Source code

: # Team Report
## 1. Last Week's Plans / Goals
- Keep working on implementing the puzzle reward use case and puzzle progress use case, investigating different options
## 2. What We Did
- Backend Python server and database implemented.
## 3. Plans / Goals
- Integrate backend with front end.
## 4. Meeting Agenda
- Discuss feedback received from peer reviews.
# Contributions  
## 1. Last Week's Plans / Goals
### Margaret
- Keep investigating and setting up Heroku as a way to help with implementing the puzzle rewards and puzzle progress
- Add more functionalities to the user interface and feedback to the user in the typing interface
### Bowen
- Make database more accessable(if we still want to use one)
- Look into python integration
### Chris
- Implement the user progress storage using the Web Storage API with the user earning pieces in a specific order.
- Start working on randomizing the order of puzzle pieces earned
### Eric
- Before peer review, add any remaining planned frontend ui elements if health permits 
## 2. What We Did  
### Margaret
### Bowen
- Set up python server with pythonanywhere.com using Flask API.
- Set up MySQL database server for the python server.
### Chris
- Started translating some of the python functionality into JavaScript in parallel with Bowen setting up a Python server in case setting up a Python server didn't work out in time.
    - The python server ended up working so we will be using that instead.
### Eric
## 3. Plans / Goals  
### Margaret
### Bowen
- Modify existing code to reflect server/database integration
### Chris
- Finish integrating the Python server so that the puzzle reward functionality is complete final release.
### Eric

Task prompt: Print every line of the listing shown above, exactly.

Solution to this task:
Source code

: # Team Report
## 1. Last Week's Plans / Goals
- Keep working on implementing the puzzle reward use case and puzzle progress use case, investigating different options
## 2. What We Did
- Backend Python server and database implemented.
## 3. Plans / Goals
- Integrate backend with front end.
## 4. Meeting Agenda
- Discuss feedback received from peer reviews.
# Contributions  
## 1. Last Week's Plans / Goals
### Margaret
- Keep investigating and setting up Heroku as a way to help with implementing the puzzle rewards and puzzle progress
- Add more functionalities to the user interface and feedback to the user in the typing interface
### Bowen
- Make database more accessable(if we still want to use one)
- Look into python integration
### Chris
- Implement the user progress storage using the Web Storage API with the user earning pieces in a specific order.
- Start working on randomizing the order of puzzle pieces earned
### Eric
- Before peer review, add any remaining planned frontend ui elements if health permits 
## 2. What We Did  
### Margaret
### Bowen
- Set up python server with pythonanywhere.com using Flask API.
- Set up MySQL database server for the python server.
### Chris
- Started translating some of the python functionality into JavaScript in parallel with Bowen setting up a Python server in case setting up a Python server didn't work out in time.
    - The python server ended up working so we will be using that instead.
### Eric
## 3. Plans / Goals  
### Margaret
### Bowen
- Modify existing code to reflect server/database integration
### Chris
- Finish integrating the Python server so that the puzzle reward functionality is complete final release.
### Eric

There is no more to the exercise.